If you're savvy enough to invest yourself, with the profile above it's hard to see a compelling argument for investing in SRS. The tax arbitrage is real (save at 18-22% marginal, pay back at ~3.2% effective), but the fee erosion from SRS platforms more than cancels it out, leaving you net-negative against self-directed investment on platforms like IBKR. Going with SRS + Roboadvisor, we see:
- Significantly reduced choices for investment funds
- Annual percentage-based fee erosion of capital (0.40% to 0.69% all-in)
- Significant liquidity lockup
- Risk in tax regime
And in return, we end up net-negative even at the very end of our SRS withdrawal period.
- With a 0.69% all-in fee (Endowus 100% Aggressive): SRS loses, trailing by ~$75k even in the final year
- With a 0.40% all-in fee (Endowus Fund-Smart): roughly breakeven
- With a higher-fee platform (>0.69%): SRS loses more
- The liquidity lockup is a significant unmodeled cost - are we willing to lock up such a significant amount of funds until retirement?
Other factors
Note that I haven't included a few factors; I've tried to make assumptions for these factors in favor of SRS, in an attempt to demonstrate that 'even when biased towards SRS it doesn't break even':
- The automatic portfolio selection by Endowus introduces some convenience (good for SRS) but also some limitations (bad for SRS) - some strategies (e.g. 'heavy on Chinese equities via specific ETFs like
iShares Core MSCI China') are not possible. - The effective fee difference between Endowus 100% Aggressive (0.69% all-in) and IBKR VWRA (0.19% expense) is 0.50%, which introduces significant drag for the SRS portfolio
- Optionality: SRS funds are permanently locked into SRS, which introduces vendor-risk; if Endowus went belly-up tomorrow, we'd need to find an alternative platform with possibly worse rates, and we wouldn't be able to pull SRS funds out without significant financial penalties.
When would I go for SRS?
There are only a few scenarios in which I'd recommend going with SRS:
- You plan to use the same investment platform within and without SRS (i.e. you're already paying the same fees on both sides)
- You like the idea of locking liquidity up as a form of forced-retirement savings (you do you, man)

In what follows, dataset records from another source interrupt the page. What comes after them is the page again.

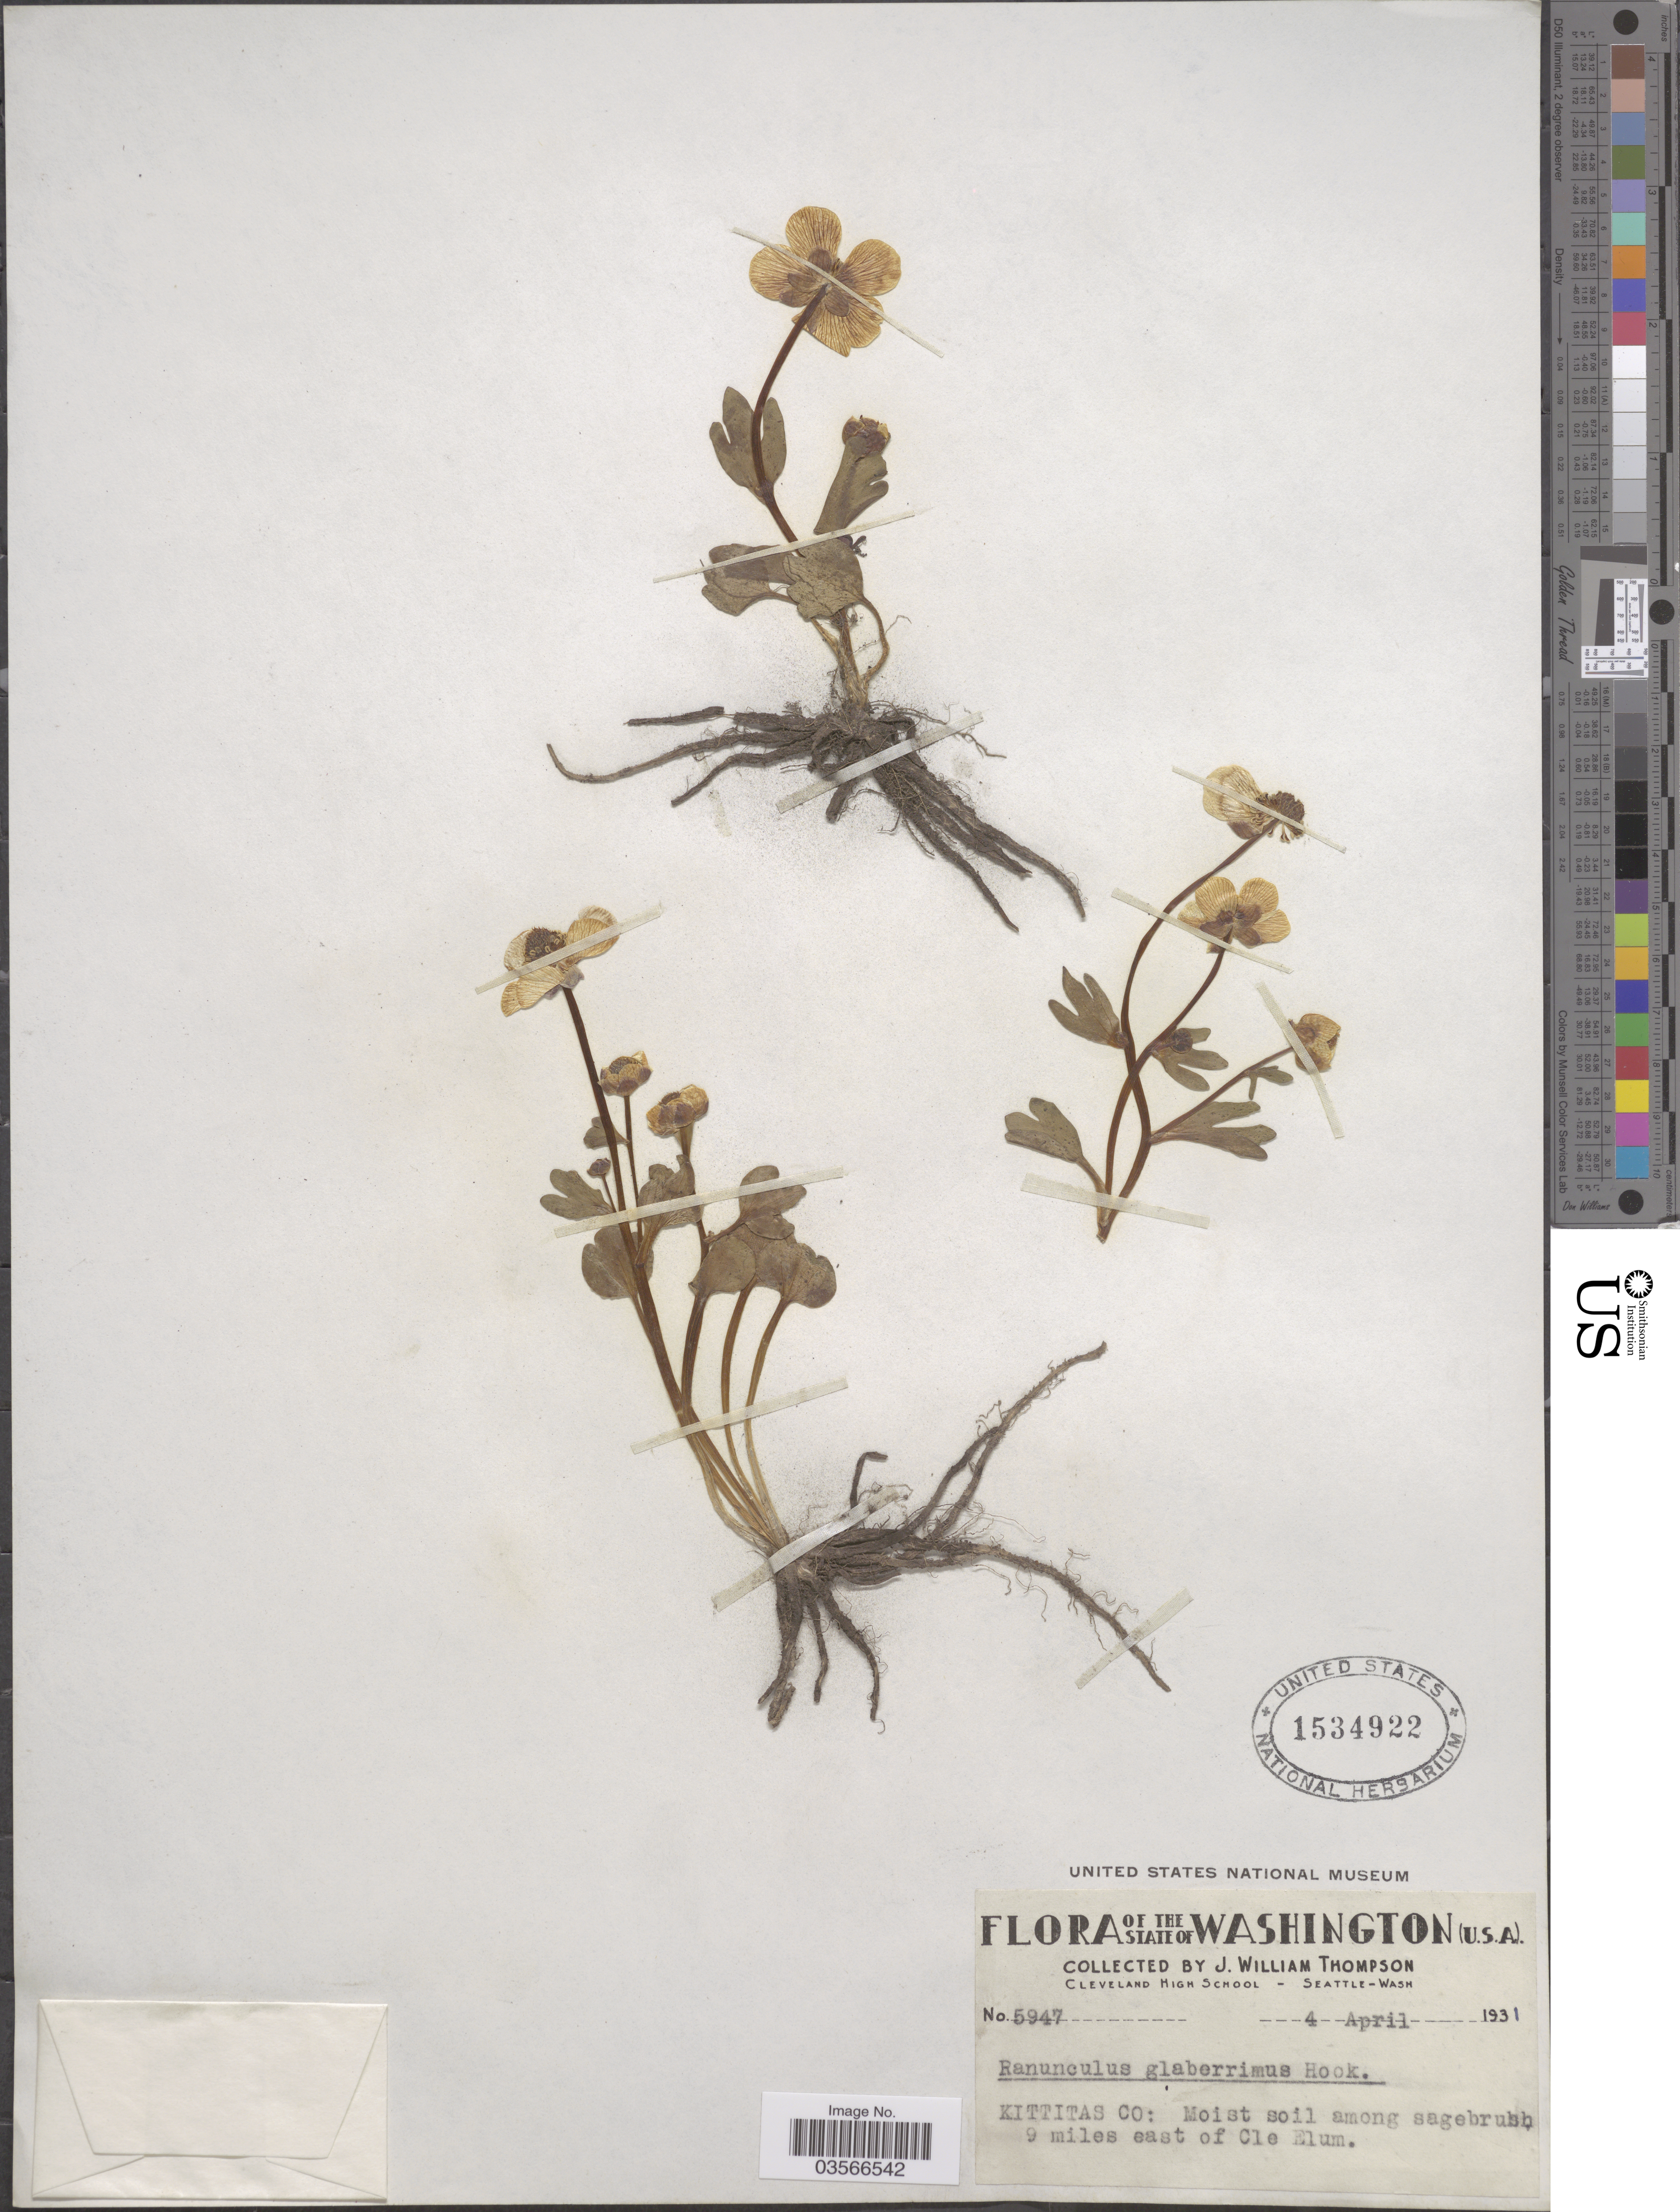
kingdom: Plantae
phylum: Tracheophyta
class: Magnoliopsida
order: Ranunculales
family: Ranunculaceae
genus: Ranunculus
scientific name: Ranunculus glaberrimus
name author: Hook.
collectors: J. W. Thompson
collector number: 5947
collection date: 1931-04-04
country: United States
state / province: Washington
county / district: Kittitas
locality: Kittitas Co: Moist soil among sagebrush 9 miles east of Cle Elum.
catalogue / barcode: US 1534922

- You think the future income tax regime is going to be lighter than today's tax rates
- You want your money going to
{platform, e.g. Endowus}in fees instead of the Government in taxes- Personally, I see taxes as being more beneficial to society, so this skews my decision in favor of no-SRS a little as well
- You think SRS benefits improve in future - since there is a hard cap on rate-of-SRS-investment, we cannot retroactively decide to invest $500k into SRS if suddenly it becomes highly profitable to use SRS.
And so...
Having taken all of these factors into account, I decided I won't be leveraging SRS in own personal investment strategy, given the significant downsides and negligible upside. The policy is perhaps a little too asymmetric, and the investment landscape for SRS funds a little too restrictive, for me to think of it as a viable alternative to personal investing in ultra-low-cost ETFs like VWRA and SPX.
This is a personal analysis, not financial advice. Your circumstances, income, risk appetite, and platform choices may differ — run the numbers for your own profile.